Current Logstash releases block superuser runs unless allow_superuser is enabled, so run this test as the logstash service account instead of plain root.
- Restart the Logstash service so it loads the updated pipeline.
$ sudo systemctl restart logstash
Restarting Logstash briefly pauses every active pipeline while inputs reopen, filters recompile, and outputs reconnect.
- Append a fresh JSON event to the sample file so the running pipeline has new content to process.
$ printf '{"service":{"name":" Checkout-API "},"bytes":"1234","environment":"PROD","source_host":"app01"}\n' | sudo tee -a /var/lib/logstash/examples/mutate.log >/dev/nullAppending a new line is safer than depending on start_position alone because the dedicated sincedb file remembers what earlier runs already consumed.
- Query the Logstash monitoring API and confirm both named mutate filters handled the event.
$ curl --silent --show-error "http://localhost:9600/_node/stats/pipelines/main?pretty=true&filter_path=pipelines.main.plugins.filters.id,pipelines.main.plugins.filters.name,pipelines.main.plugins.filters.events" { "pipelines" : { "main" : { "plugins" : { "filters" : [ { "id" : "mutate_normalize_fields", "name" : "mutate", "events" : { "in" : 1, "out" : 1 } }, { "id" : "mutate_enrich_fields", "name" : "mutate", "events" : { "in" : 1, "out" : 1 } } ] } } } }If the monitoring API is protected with TLS or basic authentication, adjust the URL and credentials to match the local logstash.yml settings.
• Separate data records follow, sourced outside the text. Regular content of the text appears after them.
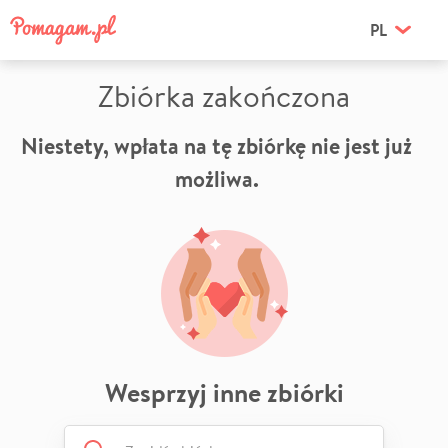
PL
Zbiórka zakończona
Niestety, wpłata na tę zbiórkę nie jest już
możliwa.
Wesprzyj inne zbiórki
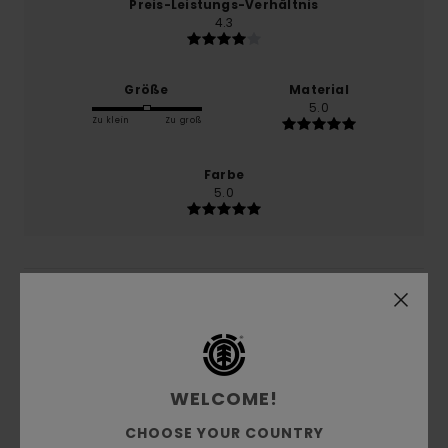
Preis-Leistungs-Verhältnis
4.3
Größe
Material
5.0
Zu klein
Zu groß
Farbe
5.0
5
/5
WELCOME!
Zian
29. Mai 2026
Verifizierter Kauf
Top
CHOOSE YOUR COUNTRY
Original anzeigen - Français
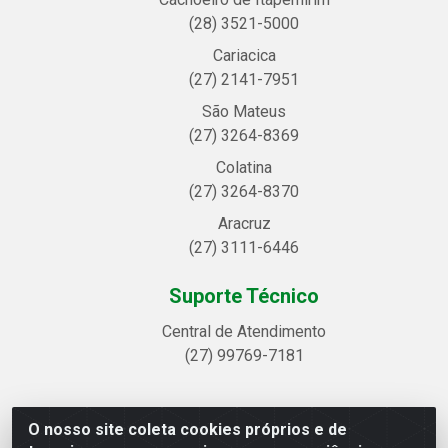
(28) 3521-5000
Cariacica
(27) 2141-7951
São Mateus
(27) 3264-8369
Colatina
(27) 3264-8370
Aracruz
(27) 3111-6446
Suporte Técnico
Central de Atendimento
(27) 99769-7181
O nosso site coleta cookies próprios e de
Linhavix Distribuidora LTDA - Avenida Alegre, 2521 -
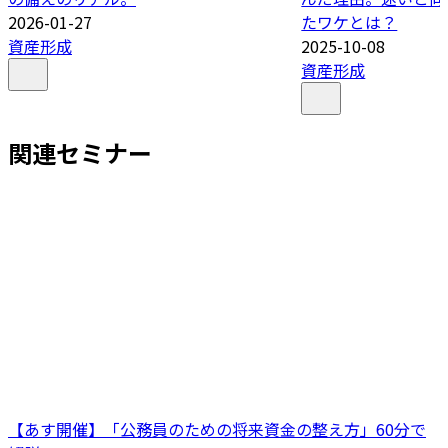
2026-01-27
たワケとは？
資産形成
2025-10-08
資産形成
関連セミナー
【あす開催】「公務員のための将来資金の整え方」60分で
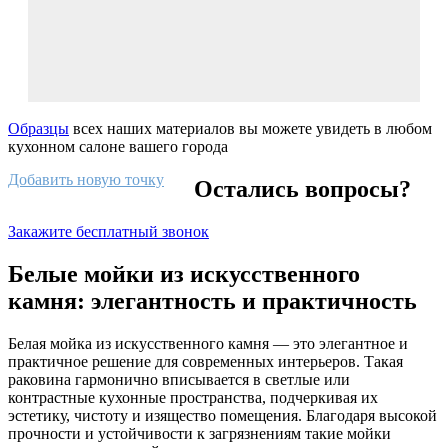
Образцы
всех наших материалов вы можете увидеть в любом
кухонном салоне вашего города
Добавить новую точку
Остались вопросы?
Закажите бесплатный звонок
Белые мойки из искусственного
камня: элегантность и практичность
Белая мойка из искусственного камня — это элегантное и
практичное решение для современных интерьеров. Такая
раковина гармонично вписывается в светлые или
контрастные кухонные пространства, подчеркивая их
эстетику, чистоту и изящество помещения. Благодаря высокой
прочности и устойчивости к загрязнениям такие мойки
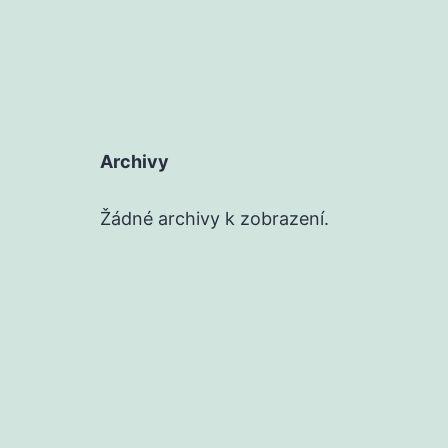
Archivy
Žádné archivy k zobrazení.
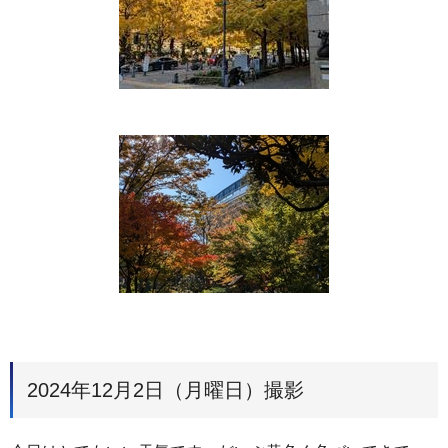
2024年12月2日（月曜日）撮影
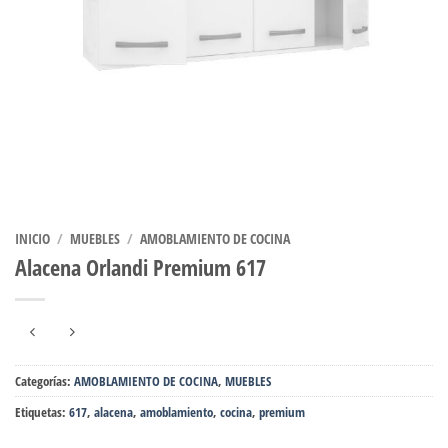
INICIO
/
MUEBLES
/
AMOBLAMIENTO DE COCINA
Alacena Orlandi Premium 617
Categorías:
AMOBLAMIENTO DE COCINA
,
MUEBLES
Etiquetas:
617
,
alacena
,
amoblamiento
,
cocina
,
premium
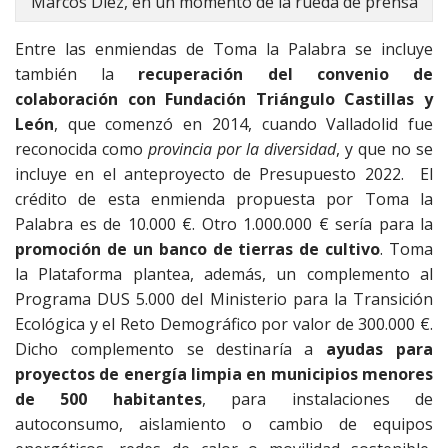
Marcos Díez, en un momento de la rueda de prensa
Entre las enmiendas de Toma la Palabra se incluye
también la
recuperación del convenio de
colaboración con Fundación Triángulo Castillas y
León
, que comenzó en 2014, cuando Valladolid fue
reconocida como
provincia por la diversidad
, y que no se
incluye en el anteproyecto de Presupuesto 2022. El
crédito de esta enmienda propuesta por Toma la
Palabra es de 10.000 €. Otro 1.000.000 € sería para la
promoción de un banco de tierras de cultivo
. Toma
la Plataforma plantea, además, un complemento al
Programa DUS 5.000 del Ministerio para la Transición
Ecológica y el Reto Demográfico por valor de 300.000 €.
Dicho complemento se destinaría a
ayudas para
proyectos de energía limpia en municipios menores
de 500 habitantes
, para instalaciones de
autoconsumo, aislamiento o cambio de equipos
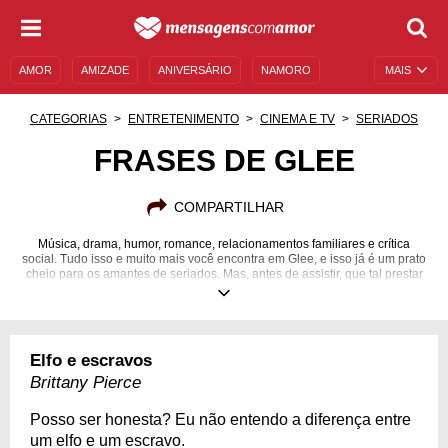
AMOR
AMIZADE
ANIVERSÁRIO
NAMORO
MAIS
SENTIMENTOS
LEGENDAS
DATAS ESPECIAIS
CATEGORIAS
ENTRETENIMENTO
CINEMA E TV
SERIADOS
UNIVERSO FEMININO
AUTOAJUDA
DESCULPAS
FRASES DE GLEE
MENSAGENS E FRASES
MENSAGENS DE ANIVERSÁRIO
COMPARTILHAR
ENTRETENIMENTO
FAMOSOS
BÍBLIA
Música, drama, humor, romance, relacionamentos familiares e crítica
social. Tudo isso e muito mais você encontra em Glee, e isso já é um prato
cheio para os amantes de seriados. Mas, antes de assistir, que tal prestar
atenção no que os personagens andam dizendo? Vem com a gente!
Elfo e escravos
Brittany Pierce
Posso ser honesta? Eu não entendo a diferença entre
um elfo e um escravo.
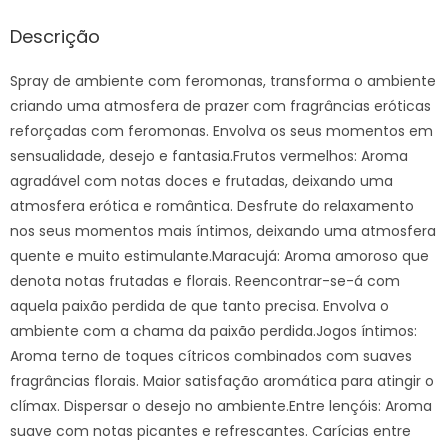
Descrição
Spray de ambiente com feromonas, transforma o ambiente
criando uma atmosfera de prazer com fragrâncias eróticas
reforçadas com feromonas. Envolva os seus momentos em
sensualidade, desejo e fantasia.Frutos vermelhos: Aroma
agradável com notas doces e frutadas, deixando uma
atmosfera erótica e romântica. Desfrute do relaxamento
nos seus momentos mais íntimos, deixando uma atmosfera
quente e muito estimulante.Maracujá: Aroma amoroso que
denota notas frutadas e florais. Reencontrar-se-á com
aquela paixão perdida de que tanto precisa. Envolva o
ambiente com a chama da paixão perdida.Jogos íntimos:
Aroma terno de toques cítricos combinados com suaves
fragrâncias florais. Maior satisfação aromática para atingir o
clímax. Dispersar o desejo no ambiente.Entre lençóis: Aroma
suave com notas picantes e refrescantes. Carícias entre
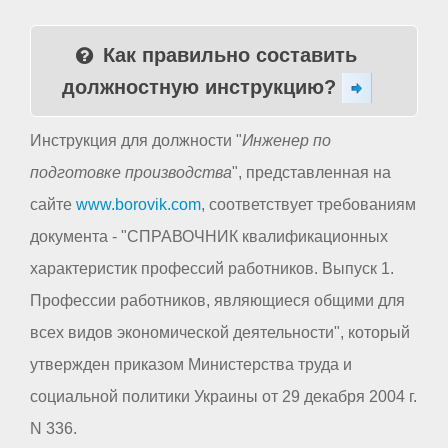
Как правильно составить
должностную инструкцию?
Инструкция для должности "
Инженер по
подготовке производства
", представленная на
сайте
www.borovik.com
, соответствует требованиям
документа - "СПРАВОЧНИК квалификационных
характеристик профессий работников. Выпуск 1.
Профессии работников, являющиеся общими для
всех видов экономической деятельности", который
утвержден приказом Министерства труда и
социальной политики Украины от 29 декабря 2004 г.
N 336.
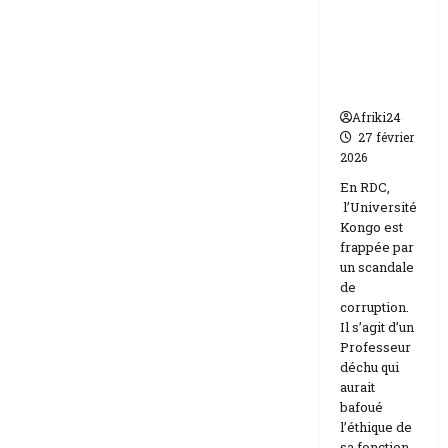
par un
Israël
scandale
de
corruptio
n
Afriki24
27 février
2026
En RDC,
l’Université
Kongo est
frappée par
un scandale
de
corruption.
Il s’agit d’un
Professeur
déchu qui
aurait
bafoué
l’éthique de
sa fonction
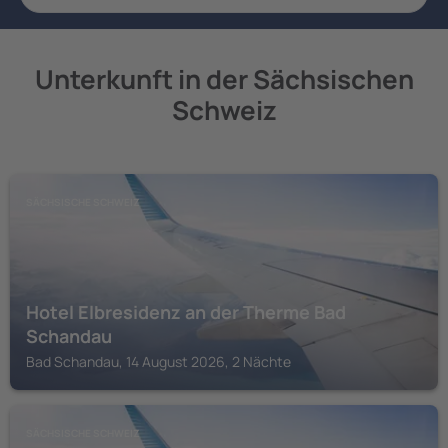
Unterkunft in der Sächsischen
Schweiz
SÄCHSISCHE SCHWEIZ
Hotel Elbresidenz an der Therme Bad
Schandau
Bad Schandau, 14 August 2026, 2 Nächte
SÄCHSISCHE SCHWEIZ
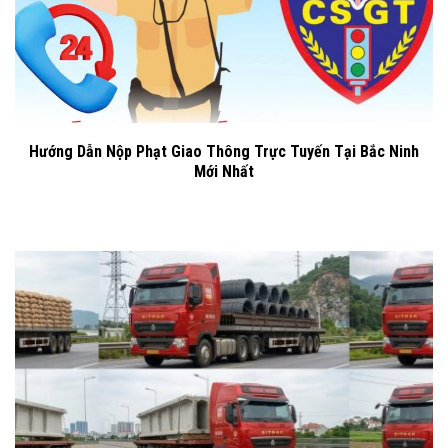
Hướng Dẫn Nộp Phạt Giao Thông Trực Tuyến Tại Bắc Ninh
Mới Nhất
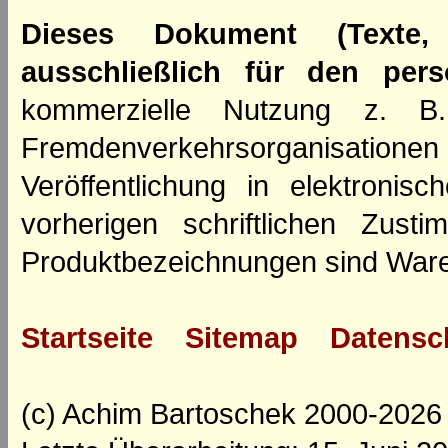
Dieses Dokument (Texte,
ausschließlich für den per
kommerzielle Nutzung z. B. 
Fremdenverkehrsorganisation
Veröffentlichung in elektroni
vorherigen schriftlichen Zus
Produktbezeichnungen sind Ware
Startseite
Sitemap
Datensc
(c) Achim Bartoschek 2000-2026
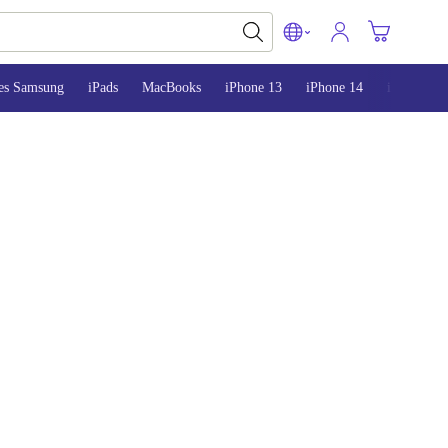
es Samsung
iPads
MacBooks
iPhone 13
iPhone 14
iPhone 15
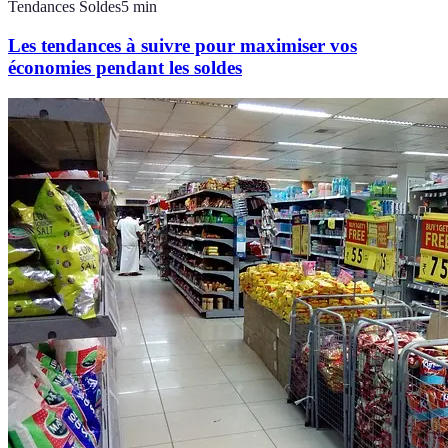
Tendances Soldes
5
min
Les tendances à suivre pour maximiser vos
économies pendant les soldes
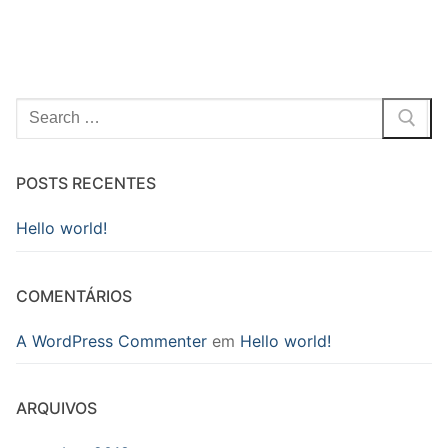
Pesquisar
por:
POSTS RECENTES
Hello world!
COMENTÁRIOS
A WordPress Commenter
em
Hello world!
ARQUIVOS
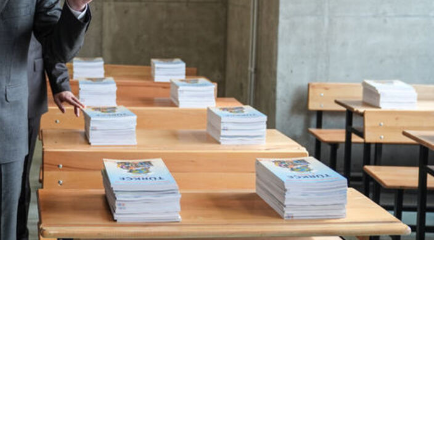
0
News
en inşa edilen Fatih Hattat Rakım Ortaokulu’nu ziyaret
okulda incelemelerde bulunan Gül, kentte başlayacak
nde okullarda süren yapım ve güçlendirme
erdi.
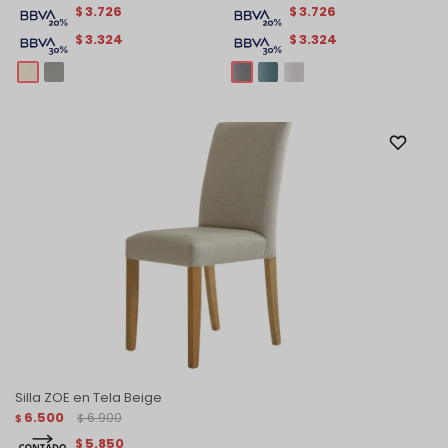
3.726
3.726
$
$
3.324
3.324
$
$
Silla ZOE en Tela Beige
6.500
6.900
$
$
5.850
$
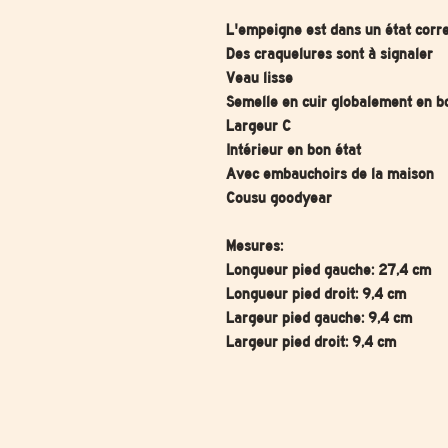
L'empeigne est dans un état corr
Des craquelures sont à signaler
Veau lisse
Semelle en cuir globalement en b
Largeur C
Intérieur en bon état
Avec embauchoirs de la maison
Cousu goodyear
Mesures:
Longueur pied gauche: 27,4 cm
Longueur pied droit: 9,4 cm
Largeur pied gauche: 9,4 cm
Largeur pied droit: 9,4 cm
- Fetch a recent document from the destination index and confirm the fields were normalized.
$ curl -s -G "http://elasticsearch.example.net:9200/app-mutate-*/_search" \ --data-urlencode "size=1" \ --data-urlencode "sort=@timestamp:desc" \ --data-urlencode "filter_path=hits.hits._index,hits.hits._source.service,hits.hits._source.host,hits.hits._source.bytes" \ --data-urlencode "pretty" { "hits" : { "hits" : [ { "_index" : "app-mutate-2026.04.08", "_source" : { "service" : { "name" : "Checkout-API", "environment" : "prod" }, "host" : { "name" : "app01" }, "bytes" : 1234 } } ] } }If the document still shows bytes as a string or misses the renamed field, an existing index mapping or an earlier filter stage is still overriding the event shape.
- Search the destination index for mutate failure tags after the rollout.
$ curl -s -G "http://elasticsearch.example.net:9200/app-mutate-*/_search" \ --data-urlencode "q=tags:_mutate_error" \ --data-urlencode "size=0" \ --data-urlencode "filter_path=hits.total" \ --data-urlencode "pretty" { "hits" : { "total" : { "value" : 0, "relation" : "eq" } } }A non-zero count means one of the mutate operations failed and the rest of that mutate block stopped for those events. Inspect the event payload and the filter order before retrying.